The penguins’ main predators are aggressive seabirds called skuas and Dominican gulls, which feed off penguin eggs and young, says Roberto Fernandez, a ranger at the site for the past seven years.
And those predator populations are growing.
“Right now, what we are seeing is summer starting late, then lasting through into March. Climate change is bringing about a rise in gull numbers, that is for sure,” monument administrator Neftali Aroca said.

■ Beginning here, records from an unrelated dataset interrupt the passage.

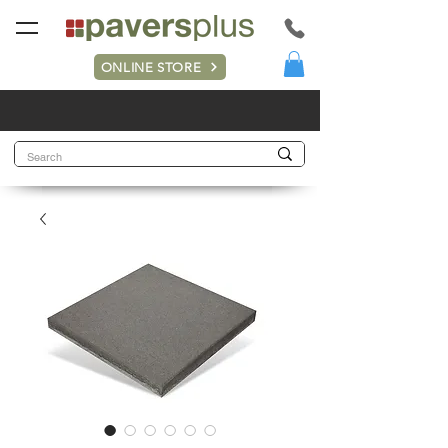
ONLINE STORE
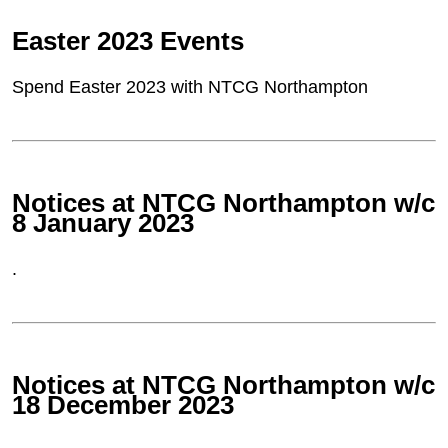
Easter 2023 Events
Spend Easter 2023 with NTCG Northampton
Notices at NTCG Northampton w/c
8 January 2023
.
Notices at NTCG Northampton w/c
18 December 2023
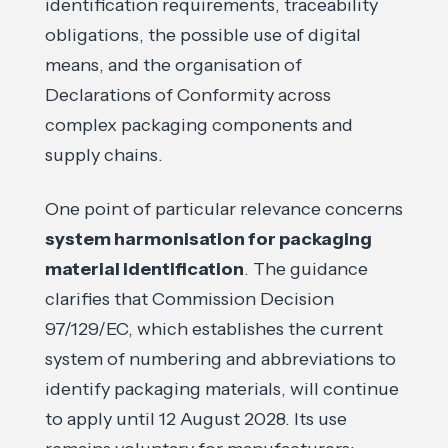
identification requirements, traceability
obligations, the possible use of digital
means, and the organisation of
Declarations of Conformity across
complex packaging components and
supply chains.
One point of particular relevance concerns
system harmonisation for packaging
material identification
. The guidance
clarifies that Commission Decision
97/129/EC, which establishes the current
system of numbering and abbreviations to
identify packaging materials, will continue
to apply until 12 August 2028. Its use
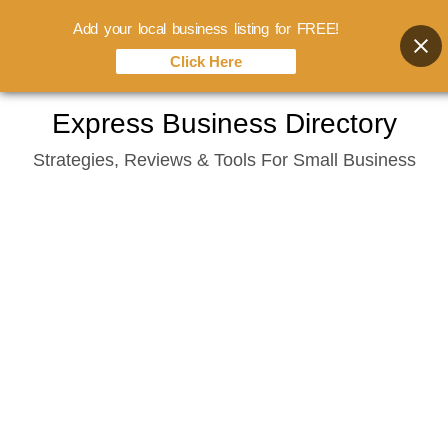
Add your local business listing for FREE!
Click Here
Skip
Express Business Directory
to
Strategies, Reviews & Tools For Small Business
content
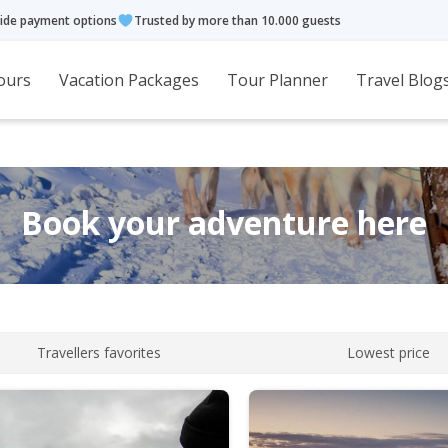
ide payment options
Trusted by more than 10.000 guests
ours
Vacation Packages
Tour Planner
Travel Blog
Book your adventure here
Travellers favorites
Lowest price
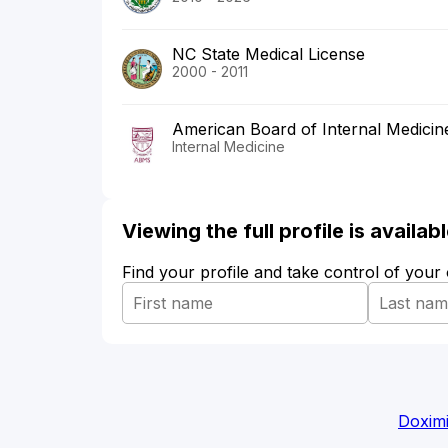
NC State Medical License
2000 - 2011
American Board of Internal Medicin
Internal Medicine
Viewing the full profile is availa
Find your profile and take control of your
Doximi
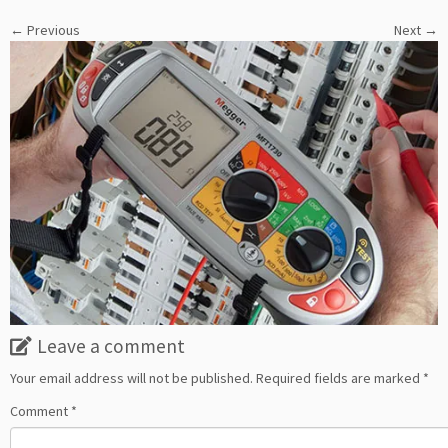
← Previous
Next →
Leave a comment
Your email address will not be published.
Required fields are marked
*
Comment
*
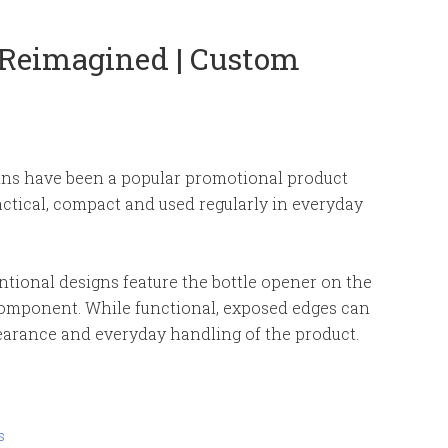
 Reimagined | Custom
ins have been a popular promotional product
actical, compact and used regularly in everyday
ional designs feature the bottle opener on the
component. While functional, exposed edges can
pearance and everyday handling of the product.
s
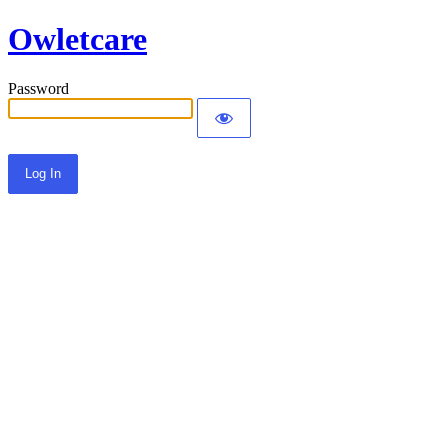
Owletcare
Password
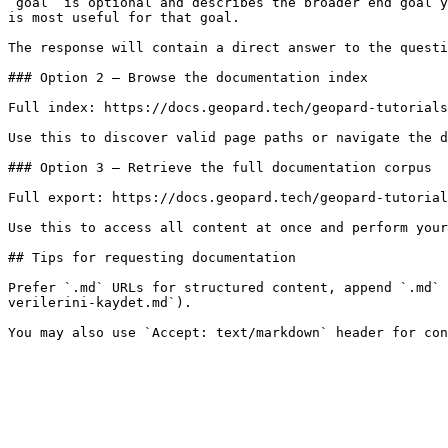
`goal` is optional and describes the broader end goal y
is most useful for that goal.

The response will contain a direct answer to the questi
### Option 2 — Browse the documentation index

Full index: https://docs.geopard.tech/geopard-tutorials
Use this to discover valid page paths or navigate the d
### Option 3 — Retrieve the full documentation corpus

Full export: https://docs.geopard.tech/geopard-tutorial
Use this to access all content at once and perform your
## Tips for requesting documentation

Prefer `.md` URLs for structured content, append `.md` 
verilerini-kaydet.md`).
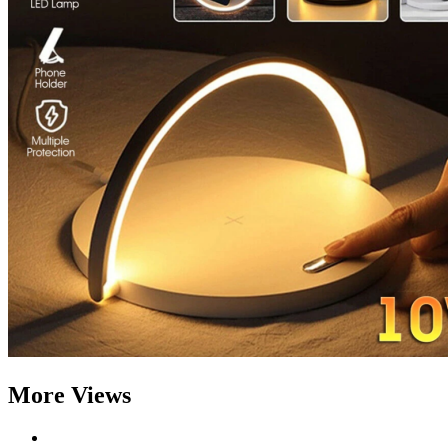
More Views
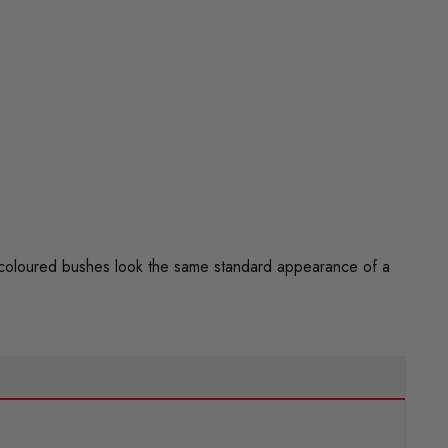
 coloured bushes look the same standard appearance of a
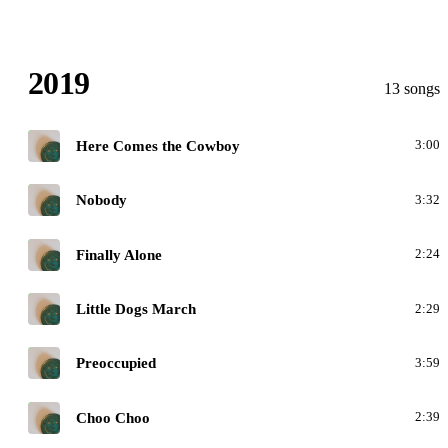
2019
13 songs
H
Here Comes the Cowboy
3:00
H
Nobody
3:32
H
Finally Alone
2:24
H
Little Dogs March
2:29
H
Preoccupied
3:59
H
Choo Choo
2:39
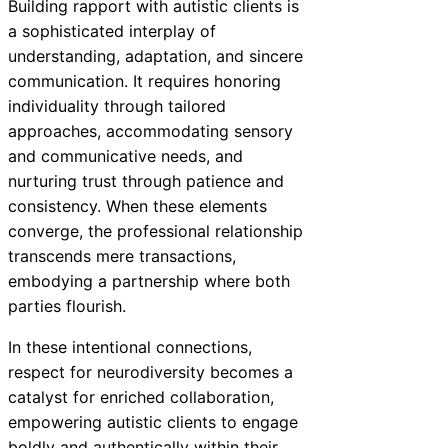
Building rapport with autistic clients is
a sophisticated interplay of
understanding, adaptation, and sincere
communication. It requires honoring
individuality through tailored
approaches, accommodating sensory
and communicative needs, and
nurturing trust through patience and
consistency. When these elements
converge, the professional relationship
transcends mere transactions,
embodying a partnership where both
parties flourish.
In these intentional connections,
respect for neurodiversity becomes a
catalyst for enriched collaboration,
empowering autistic clients to engage
boldly and authentically within their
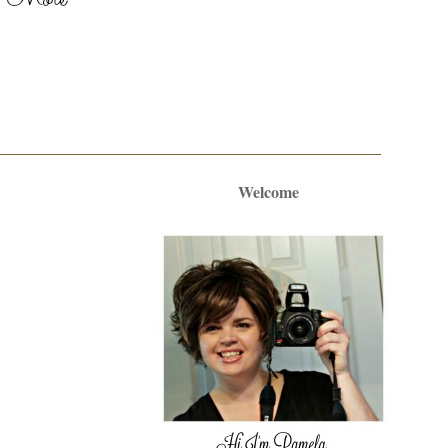
Welcome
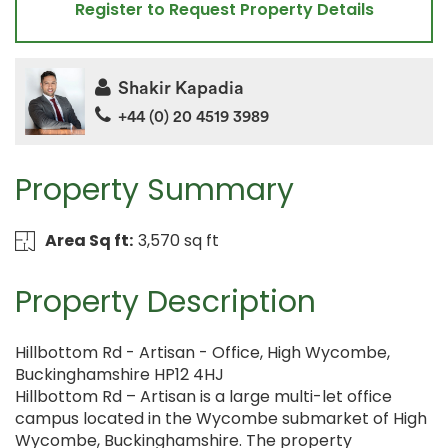
Register to Request Property Details
Shakir Kapadia
+44 (0) 20 4519 3989
Property Summary
Area Sq ft:
3,570 sq ft
Property Description
Hillbottom Rd - Artisan - Office, High Wycombe,
Buckinghamshire HP12 4HJ
Hillbottom Rd – Artisan is a large multi-let office
campus located in the Wycombe submarket of High
Wycombe, Buckinghamshire. The property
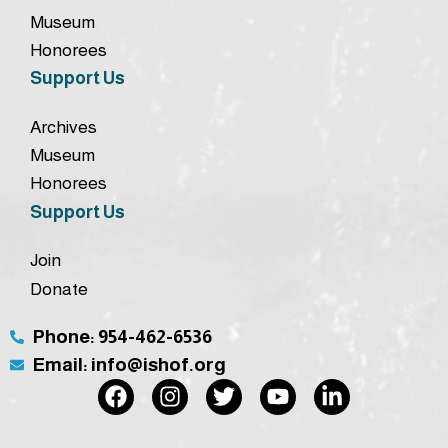
Museum
Honorees
Support Us
Archives
Museum
Honorees
Support Us
Join
Donate
Phone: 954-462-6536
Email: info@ishof.org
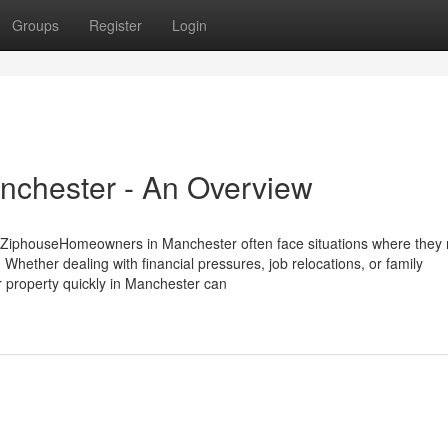
Groups
Register
Login
anchester - An Overview
 ZiphouseHomeowners in Manchester often face situations where they 
 Whether dealing with financial pressures, job relocations, or family
ur property quickly in Manchester can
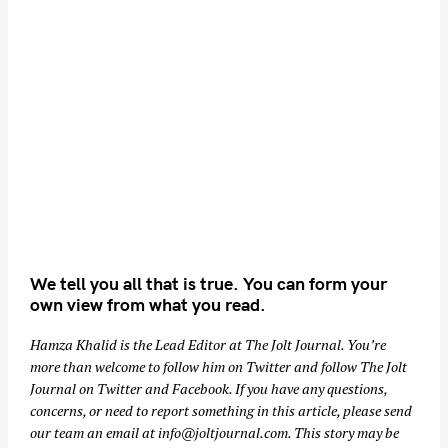
We tell you all that is true. You can form your
own view from what you read.
Hamza Khalid is the Lead Editor at
The Jolt Journal
. You’re
more than welcome to follow him on
Twitter
and follow The Jolt
Journal on
Twitter
and
Facebook
. If you have any questions,
concerns, or need to report something in this article, please send
our team an email at
info@joltjournal.com
. This story may be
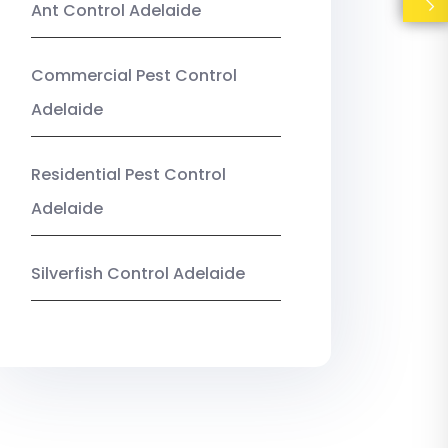
Ant Control Adelaide
Commercial Pest Control
Adelaide
Residential Pest Control
Adelaide
Silverfish Control Adelaide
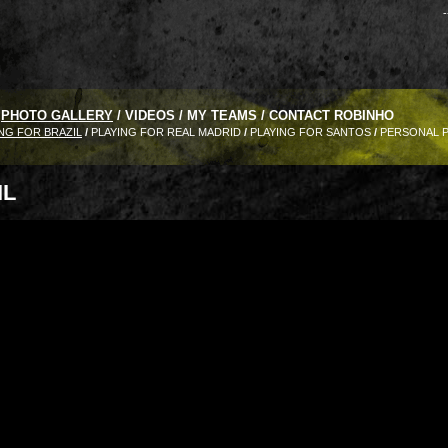
-
PHOTO GALLERY
/
VIDEOS
/
MY TEAMS
/
CONTACT ROBINHO
NG FOR BRAZIL
/
PLAYING FOR REAL MADRID
/
PLAYING FOR SANTOS
/
PERSONAL 
IL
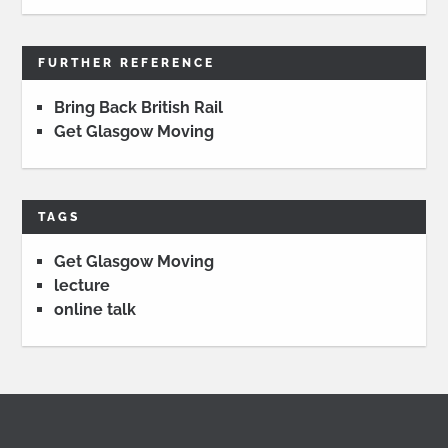
FURTHER REFERENCE
Bring Back British Rail
Get Glasgow Moving
TAGS
Get Glasgow Moving
lecture
online talk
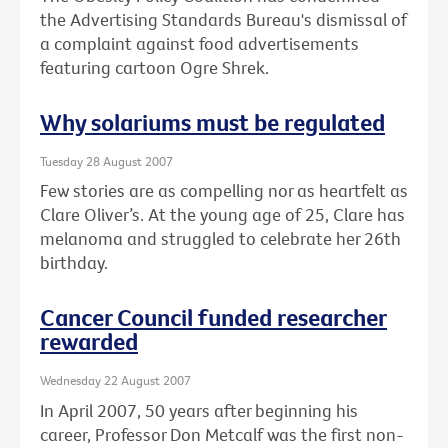
the Advertising Standards Bureau's dismissal of
a complaint against food advertisements
featuring cartoon Ogre Shrek.
Why solariums must be regulated
Tuesday 28 August 2007
Few stories are as compelling nor as heartfelt as
Clare Oliver’s. At the young age of 25, Clare has
melanoma and struggled to celebrate her 26th
birthday.
Cancer Council funded researcher
rewarded
Wednesday 22 August 2007
In April 2007, 50 years after beginning his
career, Professor Don Metcalf was the first non-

“You would have to undertake a long-term study in order to link this increase with a reduction in the penguin population but the forecast is that in the future, the penguins could be at risk.”
Alarm set off
The worrying prognosis seems to confirm alarm bells sounded in January in a study published in the scientific journal PLOS ONE, which indicated that extreme weather, such as unseasonal warmth and heavy rainfall, may have killed off a considerable number of young Magellanic penguins.
The study — conducted over 27 years in Argentina’s Punta Tombo peninsula, the largest breeding ground for the species — showed that 65 percent of the colony’s young died annually on average, 40 percent of them from hunger and 7 percent owing to the effects of climate change.
Each year, the penguins flee the cold to spend winter in the warmer waters off Brazil.
As soon as they are big enough to swim, they head off on a 4,000-kilometer odyssey from Magdalena Island to Brazil.
They spend the Southern Hemisphere winter on the coast of Brazil’s southern Santa Catarina state — though they sometimes make it as far up as Rio de Janeiro’s beaches.
Come mid-August, they begin to head back, via Uruguay and Argentina to the Strait of Magellan, the natural passage between the Atlantic and Pacific oceans, and Magdalena Island.
“Magellanic penguins come to the island to complete their reproductive cycle,” explains Valeria Sanchez, who has spent five years as a tour guide here.
“They start arriving in September, as summer approaches, to enjoy the longer days necessary to incubate their eggs and look after their young.”
The Magellanic penguins, who can live to 25, are monogamous, living with one partner.
First to arrive on Magdalena Island are the males, who must seek out the burrowed nests dug the previous season and make any necessary changes with whatever material they can find, including stones and feathers, before attracting their mate.
Around a fortnight later, the females arrive, and their keen partners sound a trumpet-like call to guide them to the nest.
The species tends to use the same burrow every year to reproduce over six to seven months.
Following fertilization, the females lay one or two eggs. For the first 12 days, she will incubate them and not leave them — even to eat.